**** Data to use

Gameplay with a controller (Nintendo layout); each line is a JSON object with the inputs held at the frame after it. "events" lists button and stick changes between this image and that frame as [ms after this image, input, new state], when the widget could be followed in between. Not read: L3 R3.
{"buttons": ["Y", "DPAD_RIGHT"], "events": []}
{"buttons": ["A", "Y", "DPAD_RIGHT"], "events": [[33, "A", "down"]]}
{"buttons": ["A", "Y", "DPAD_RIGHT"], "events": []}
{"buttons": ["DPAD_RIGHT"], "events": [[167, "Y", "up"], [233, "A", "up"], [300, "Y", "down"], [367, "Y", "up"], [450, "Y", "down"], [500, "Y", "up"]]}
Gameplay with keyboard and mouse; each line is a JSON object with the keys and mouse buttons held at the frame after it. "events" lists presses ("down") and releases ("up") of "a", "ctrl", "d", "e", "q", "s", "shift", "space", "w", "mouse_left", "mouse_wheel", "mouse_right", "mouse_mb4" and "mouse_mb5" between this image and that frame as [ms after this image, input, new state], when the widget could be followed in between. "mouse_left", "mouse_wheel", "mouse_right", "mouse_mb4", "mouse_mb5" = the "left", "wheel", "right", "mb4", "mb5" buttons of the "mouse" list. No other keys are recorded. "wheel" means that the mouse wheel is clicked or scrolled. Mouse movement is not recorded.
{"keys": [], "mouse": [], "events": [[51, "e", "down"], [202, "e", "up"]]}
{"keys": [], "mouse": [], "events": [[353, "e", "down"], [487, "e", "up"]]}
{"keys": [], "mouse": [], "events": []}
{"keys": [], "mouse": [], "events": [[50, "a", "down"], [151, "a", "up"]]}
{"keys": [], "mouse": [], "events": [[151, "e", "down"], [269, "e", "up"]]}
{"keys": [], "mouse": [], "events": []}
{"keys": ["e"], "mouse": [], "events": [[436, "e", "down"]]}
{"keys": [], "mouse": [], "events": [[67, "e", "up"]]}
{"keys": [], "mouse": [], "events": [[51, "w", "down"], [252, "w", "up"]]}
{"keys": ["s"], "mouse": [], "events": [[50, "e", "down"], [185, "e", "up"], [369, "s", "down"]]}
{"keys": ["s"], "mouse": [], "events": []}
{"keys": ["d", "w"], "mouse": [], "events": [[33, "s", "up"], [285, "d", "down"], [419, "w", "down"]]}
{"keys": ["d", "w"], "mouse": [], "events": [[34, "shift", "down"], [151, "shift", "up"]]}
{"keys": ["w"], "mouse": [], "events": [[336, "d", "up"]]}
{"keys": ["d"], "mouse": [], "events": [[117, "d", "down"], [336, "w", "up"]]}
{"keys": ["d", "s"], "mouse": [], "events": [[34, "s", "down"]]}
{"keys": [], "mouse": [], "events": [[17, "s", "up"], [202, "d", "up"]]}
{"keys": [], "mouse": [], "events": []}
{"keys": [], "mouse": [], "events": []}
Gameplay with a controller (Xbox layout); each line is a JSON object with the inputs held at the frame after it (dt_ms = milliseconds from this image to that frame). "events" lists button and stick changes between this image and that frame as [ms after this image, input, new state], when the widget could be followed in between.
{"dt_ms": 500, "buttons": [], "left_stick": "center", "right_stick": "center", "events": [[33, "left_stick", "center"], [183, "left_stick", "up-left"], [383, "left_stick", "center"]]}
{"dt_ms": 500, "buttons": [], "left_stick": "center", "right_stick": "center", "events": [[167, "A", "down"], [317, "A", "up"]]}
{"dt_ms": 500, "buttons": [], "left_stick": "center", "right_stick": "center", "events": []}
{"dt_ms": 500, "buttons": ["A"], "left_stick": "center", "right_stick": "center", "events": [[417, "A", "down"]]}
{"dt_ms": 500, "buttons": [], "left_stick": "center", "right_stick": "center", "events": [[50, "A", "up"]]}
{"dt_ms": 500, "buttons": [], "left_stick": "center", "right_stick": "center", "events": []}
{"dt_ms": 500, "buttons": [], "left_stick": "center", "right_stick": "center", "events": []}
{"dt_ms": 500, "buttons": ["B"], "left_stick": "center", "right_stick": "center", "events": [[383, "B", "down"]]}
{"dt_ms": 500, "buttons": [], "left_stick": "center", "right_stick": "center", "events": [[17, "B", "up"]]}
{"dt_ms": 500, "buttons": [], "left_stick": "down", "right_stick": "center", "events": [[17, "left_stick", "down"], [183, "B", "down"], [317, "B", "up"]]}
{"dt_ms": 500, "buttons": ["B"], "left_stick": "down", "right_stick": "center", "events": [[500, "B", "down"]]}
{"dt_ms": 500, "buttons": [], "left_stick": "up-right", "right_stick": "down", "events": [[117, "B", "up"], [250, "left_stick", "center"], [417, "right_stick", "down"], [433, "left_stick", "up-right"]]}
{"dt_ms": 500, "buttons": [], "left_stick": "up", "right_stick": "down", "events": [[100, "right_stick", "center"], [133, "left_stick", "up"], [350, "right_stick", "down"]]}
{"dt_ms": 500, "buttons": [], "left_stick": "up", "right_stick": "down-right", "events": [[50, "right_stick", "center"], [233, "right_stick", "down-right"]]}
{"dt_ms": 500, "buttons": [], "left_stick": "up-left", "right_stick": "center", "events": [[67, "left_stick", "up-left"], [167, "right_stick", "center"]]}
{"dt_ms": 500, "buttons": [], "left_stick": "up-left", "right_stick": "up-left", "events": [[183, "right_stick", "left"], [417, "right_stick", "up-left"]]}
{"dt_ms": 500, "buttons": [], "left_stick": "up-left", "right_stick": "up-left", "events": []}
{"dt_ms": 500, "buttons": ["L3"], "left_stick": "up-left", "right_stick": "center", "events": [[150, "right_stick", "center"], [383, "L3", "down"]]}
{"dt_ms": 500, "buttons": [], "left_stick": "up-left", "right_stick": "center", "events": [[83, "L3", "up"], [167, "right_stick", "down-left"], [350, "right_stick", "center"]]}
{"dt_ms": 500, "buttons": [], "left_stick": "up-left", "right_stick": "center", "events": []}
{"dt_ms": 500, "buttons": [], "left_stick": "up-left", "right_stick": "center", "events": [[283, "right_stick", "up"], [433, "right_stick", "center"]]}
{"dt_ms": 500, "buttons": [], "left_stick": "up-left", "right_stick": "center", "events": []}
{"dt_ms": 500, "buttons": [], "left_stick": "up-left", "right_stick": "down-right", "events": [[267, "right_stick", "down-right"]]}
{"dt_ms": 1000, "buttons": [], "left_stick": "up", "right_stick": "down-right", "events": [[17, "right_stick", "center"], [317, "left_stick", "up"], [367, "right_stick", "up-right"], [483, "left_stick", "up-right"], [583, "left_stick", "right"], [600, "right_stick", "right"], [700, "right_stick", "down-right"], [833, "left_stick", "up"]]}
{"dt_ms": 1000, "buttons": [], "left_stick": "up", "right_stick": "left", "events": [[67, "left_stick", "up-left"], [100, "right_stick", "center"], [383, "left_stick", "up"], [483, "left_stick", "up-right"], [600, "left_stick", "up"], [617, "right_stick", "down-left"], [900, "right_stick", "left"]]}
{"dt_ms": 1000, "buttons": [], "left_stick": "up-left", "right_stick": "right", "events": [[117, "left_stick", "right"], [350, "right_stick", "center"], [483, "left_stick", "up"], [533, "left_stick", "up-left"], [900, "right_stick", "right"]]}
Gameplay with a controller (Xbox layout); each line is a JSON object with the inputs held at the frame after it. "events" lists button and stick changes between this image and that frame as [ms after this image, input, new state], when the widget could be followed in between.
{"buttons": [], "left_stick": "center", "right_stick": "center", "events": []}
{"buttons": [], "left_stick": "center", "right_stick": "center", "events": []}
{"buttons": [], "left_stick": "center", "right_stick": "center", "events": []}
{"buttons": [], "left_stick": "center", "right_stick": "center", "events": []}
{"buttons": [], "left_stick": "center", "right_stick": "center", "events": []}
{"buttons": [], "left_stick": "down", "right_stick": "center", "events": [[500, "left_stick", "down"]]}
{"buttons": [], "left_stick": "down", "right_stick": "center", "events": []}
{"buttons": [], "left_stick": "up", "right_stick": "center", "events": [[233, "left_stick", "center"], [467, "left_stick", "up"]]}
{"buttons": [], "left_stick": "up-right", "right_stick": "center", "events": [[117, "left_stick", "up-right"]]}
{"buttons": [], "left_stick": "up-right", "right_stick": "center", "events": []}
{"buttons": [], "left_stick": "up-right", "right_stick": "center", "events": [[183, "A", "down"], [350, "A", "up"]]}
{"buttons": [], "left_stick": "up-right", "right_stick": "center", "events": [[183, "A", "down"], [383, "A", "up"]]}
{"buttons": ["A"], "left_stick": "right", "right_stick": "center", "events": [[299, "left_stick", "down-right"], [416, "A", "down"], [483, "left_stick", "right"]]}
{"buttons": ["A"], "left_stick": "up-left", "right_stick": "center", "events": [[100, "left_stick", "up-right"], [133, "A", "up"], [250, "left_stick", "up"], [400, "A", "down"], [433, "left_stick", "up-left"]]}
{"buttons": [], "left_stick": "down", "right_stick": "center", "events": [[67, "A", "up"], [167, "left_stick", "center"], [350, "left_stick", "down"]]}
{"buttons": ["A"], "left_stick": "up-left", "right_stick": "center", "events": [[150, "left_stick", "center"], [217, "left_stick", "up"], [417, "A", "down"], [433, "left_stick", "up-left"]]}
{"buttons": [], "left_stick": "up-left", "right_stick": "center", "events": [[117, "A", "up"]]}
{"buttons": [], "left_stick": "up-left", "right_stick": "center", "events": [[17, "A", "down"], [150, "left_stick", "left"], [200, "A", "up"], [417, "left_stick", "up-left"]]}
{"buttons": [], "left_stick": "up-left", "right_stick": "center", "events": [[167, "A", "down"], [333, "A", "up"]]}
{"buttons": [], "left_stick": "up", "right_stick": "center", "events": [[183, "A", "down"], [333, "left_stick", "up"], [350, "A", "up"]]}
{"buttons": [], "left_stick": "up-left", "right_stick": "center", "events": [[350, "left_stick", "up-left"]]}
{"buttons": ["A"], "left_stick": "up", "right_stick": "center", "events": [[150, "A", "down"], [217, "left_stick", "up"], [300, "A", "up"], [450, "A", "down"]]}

********

• [Required work] Check the records above and copy each line that has the string "Xbox".

• [Result]
Gameplay with a controller (Xbox layout); each line is a JSON object with the inputs held at the frame after it (dt_ms = milliseconds from this image to that frame). "events" lists button and stick changes between this image and that frame as [ms after this image, input, new state], when the widget could be followed in between.
Gameplay with a controller (Xbox layout); each line is a JSON object with the inputs held at the frame after it. "events" lists button and stick changes between this image and that frame as [ms after this image, input, new state], when the widget could be followed in between.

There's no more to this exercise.